Consumers are anything that make use of that service.

Wielder of the Sacred Wands
[Work - ArenaNet] [Epoch Language] [Scribblings]

You should probably separate loading scenes from the scene representation.
Updating a scene is part of the public interface that defines responsibilities and makes a scene a reusable "service" in ApochiPiQ's terms.
Loading a scene from a file is one of many particular uses of he scene's public interface, and most users don't want to know about it, as scenes could be populated in other ways (e.g. hardcoded for tests, procedurally, by combining stuff from other scenes, and so on) before being treated in the same way.

Omae Wa Mou Shindeiru


You should probably separate loading scenes from the scene representation.
Updating a scene is part of the public interface that defines responsibilities and makes a scene a reusable "service" in ApochiPiQ's terms.
Loading a scene from a file is one of many particular uses of he scene's public interface, and most users don't want to know about it, as scenes could be populated in other ways (e.g. hardcoded for tests, procedurally, by combining stuff from other scenes, and so on) before being treated in the same way.


I've been thinking along similar lines: that I might want to use the scene without knowing about file access.
Are you recommending packaging the file I/O into a separate class or function which uses public method/s of Scene?

I was hoping that with such a simple example, there would be one correct approach which I could then extend to other situations...
The SRP is an attempt to explain the class invariant.

Classes as syntax construct presented in OO-like languages have no actual meaning. They are just a keyword denoting something to compiler.

From OO perspective it means just that - classes should exist only and only to enforce class invariants. For everything else, they are redundant.


STL is a good example of such design. String class, for example. What does a string class need:struct String {
char * characters;
int length;
int used.
};
These three are a tuple that must be modified as a unit. We cannot modify 'length' without examining 'used' and reallocating 'characters'.

This class has single responsibility - it enforces the String Class invariant. Any methods that exist in such class will deal with that and that alone. Searching the string, for example, does not belong in it.


SRP then means the following. Identify those pieces of data that are interconnected and subject to invariants. Model the classes in such a way that each encapsulates precisely one.

Due to language design, many of popular OO languages today simply define Class as only primitive. In Java or C#, everything is an object, even when most do not need to be. This is mostly syntactic issue but it tends to distract from 'object as syntax declaraction' vs. 'object as encapsulated behavior'.
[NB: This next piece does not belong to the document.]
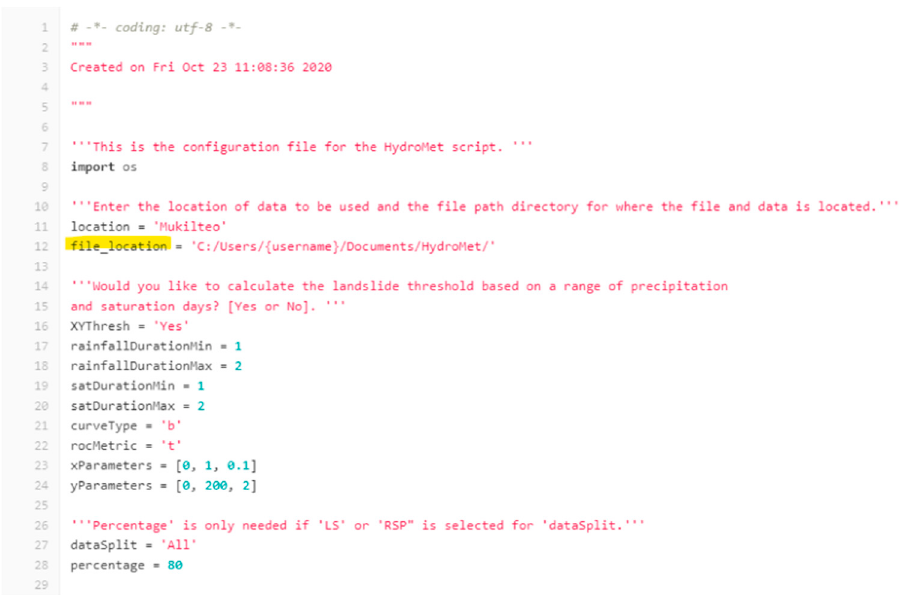
Figure 5. First 29 lines of the configuration script ConfigHydroMet.py. The file location highlighted above in line 12 will need modification to reflect the user’s file directory structure. The use of quotation marks around inputs can be seen in lines 11,12, 16, 21 22, and 27. The use of brackets and commas separating values is seen in lines 23 and 24.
According to my interpretation of this article,[/quote]

ObjectMentor is a consultancy which sells training on OO and Agile design, mostly limited to Java. Their goal is not to improve any of them (that would put them out of business), their goal is to sell training. The more training they sell, the better they are. They are also authors of now infamous Agile design tutorial that resulting in a demonstration of how out-of-touch "best practices" when confronted with actual problem to solve.


The designs demonstrated in that article are same as everything in such materials. They make people nod but have next to no real world value since those that design them aren't interested in dealing with actual problems, but instead hammering the problem space into how they think it should look.

When designing OO, there is only one criteria - soundness. When completed, is the design sound with regard to problem being solved. In that article, violation of SRP has no meaning. If given classes are sound (they model the modem correctly), then design is correct.

As a side note, neither of the examples given and the solutions proposed are actually how good designs look in practice if actual domain knowledge is required. They just change the classes for sake of proving a point, not solving the problem or even analyzing the actual requirements (of which there aren't any).